Così come è capitato alla buvette tra Ramon e La Russa, che ridendo gli ha detto: «Ti ricordi Ramon quante botte mi hai dato?». Mantovani dette a La Russa la patente di «fascista coraggioso». Spiega: «Mentre gli altri suoi camerati si dettero alla fuga, lui ebbe il coraggio di restare e di combattere da solo contro noi che eravamo in 30. Gliele demmo di santa ragione».

Mantovani prosegue: «Io un violento? No, ma quando ci vuole ci vuole. In Italia per esempio non c’è bisogno di lotta armata perché c’è la democrazia, però se tornasse il fascismo tutti dovremmo imbracciare le armi».
Idee per le quali si è creato nemici anche dentro Rifondazione comunista. Epici i suoi scontri in segreteria con l’ex sottosegretario bertinottiano di ferro Alfonso Gianni. Mantovani e Gianni sono considerati i due opposti: il primo l’ala sinistra, il secondo l’ala destra. Anche Ramon era nelle file bertinottiane, poi iniziò ad annusare «la deriva moderata che ci avrebbe portato alla sconfitta».

Lui smentisce, ma si dice che fosse contrario anche al fatto che Fausto Bertinotti diventasse presidente della Camera; e che avesse nel mirino certi compagni con l’auto blu. Come, per esempio, l’ex vicepresidente del Senato Milziade Caprili.

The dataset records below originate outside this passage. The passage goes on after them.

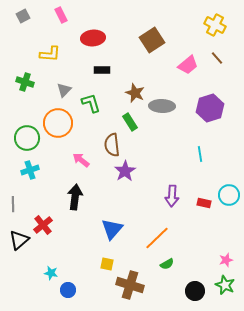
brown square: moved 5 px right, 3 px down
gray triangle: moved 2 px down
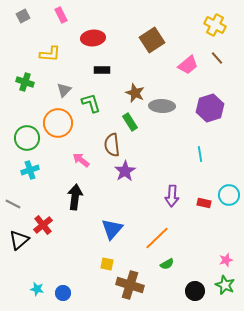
gray line: rotated 63 degrees counterclockwise
cyan star: moved 14 px left, 16 px down
blue circle: moved 5 px left, 3 px down
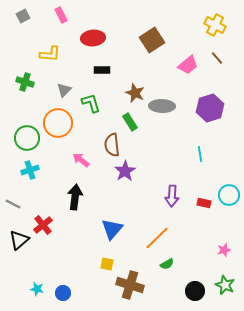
pink star: moved 2 px left, 10 px up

Mantovani è stato l’unico che ha difeso il trotzkista Marco Ferrando quando fu escluso dalle candidature per le sue dichiarazioni contro i militari italiani caduti a Nassiriya. Ora è un sostenitore di Paolo Ferrero, quello che considera più a sinistra di tutti. Dopo, Ramon, ovviamente, l’amico dei «rivoluzionari».

Il confuso Mantovani che mette sullo stesso piano i Zapatisti messicani e le Farc. La dimostrazione di non sapere esattamente quello che fa.